■ STUDY QUESTIONS:
[1] Summarize the blog post on state bicycle trail networks in two sentences.
[2] Resume the blog post on state bicycle trail networks from the point where it stops.
─── SELECTED EXTRACT
Rebuilding Place in the Urban Space

"A community’s physical form, rather than its land uses, is its most intrinsic and enduring characteristic." [Katz, EPA] This blog focuses on place and placemaking and all that makes it work--historic preservation, urban design, transportation, asset-based community development, arts & cultural development, commercial district revitalization, tourism & destination development, and quality of life advocacy--along with doses of civic engagement and good governance watchdogging.

Thursday, December 02, 2021

State bicycle trail networks as an element of bicycle planning

For a long time, I've argued that bike-related tourism needs to be covered in bicycle master plans, at the city, county, and state scales.  Quebec's Route Verte is one of the models, a route system designed to promote bike-related tourism across the province, supported by a companion tourism development initiative.   

It's over 3,000 miles long and the VeloQuebec, the provincial bike advocacy organization, includes a travel agency focused on bike touring, located in its headquarters (and coffee shop) on a major Montreal separated bike path.
──────
─── DATA PROVIDED
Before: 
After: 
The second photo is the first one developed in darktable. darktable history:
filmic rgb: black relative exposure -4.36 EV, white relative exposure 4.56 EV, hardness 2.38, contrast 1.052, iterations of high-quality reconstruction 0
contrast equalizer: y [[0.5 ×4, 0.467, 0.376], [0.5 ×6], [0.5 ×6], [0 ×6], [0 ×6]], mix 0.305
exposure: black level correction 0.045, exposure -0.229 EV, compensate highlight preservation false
──────
■ TASK RESPONSES:
[1] The blog post argues that bicycle master plans at the city, county, and state scales should cover bike-related tourism, and it names Quebec's Route Verte as one model: a route system that promotes bike tourism across the province with the support of a companion tourism development initiative. The route is over 3,000 miles long, and VeloQuebec, the provincial bike advocacy organization, includes a bike-touring travel agency in its headquarters on a major Montreal separated bike path.

[2]
I frequently tout Pennsylvania's Great Allegheny Passage, a route from Pittsburgh to Cumberland, Maryland, which then connects to the C&O Canal trail to DC, and the related Trail Towns economic development initiative ("Study: Great Allegheny Passage is 'an economic highway' that generated $121 million in 2019," Pittsburgh Post-Gazette).  

Amtrak now will transport bikes on the trains between DC and Pittsburgh, to accommodate trail tourists.

The New York Times recently wrote about New York's Empire State Trail  ("There’s a New 750-Mile Bicycle Route in New York. Take a Look"), which made me think about it.

Many counties across the country have bike tourism programs.  Maryland counties like Carroll, Caroline, Talbot, and Wicomico are particularly exemplary.  Ankeny, Iowa wants to become a bike tourism hub, in association with the nearby High Trestle Trail ("Can Ankeny become central Iowa's bicycle tourism hub?," Des Moines Register, 2019 Ankeny Bicycle Tourism Plan).

Generally, cities are laggards on bike tourism, although some city visitor promotion programs do promote bicycling and cities with bike sharing programs end up supporting tourism too (the profits generated by tourists using DC's bike sharing program provide the bulk of annual operating revenues), but usually there aren't focused promotional programs.

For cities, inspired by the Velo Quebec headquarters, and Arlington's "Commuter Stores" and commuter bike centers like in Santa Monica, LA's Union Station, and elsewhere ("LimeBike and "scooter lifestyle stores" as an example of forward marketing for sustainable mobility"), I've believed for a long time that cities should create mixed use "bike hubs."

Bike Center Santa Monica is located a couple blocks from the beach and has a big bike rental business.  It operates a commuter center (parking and showers) and is located on the ground floor of a city parking structure, probably at reduced rent.  I've never seen a busier bicycle shop.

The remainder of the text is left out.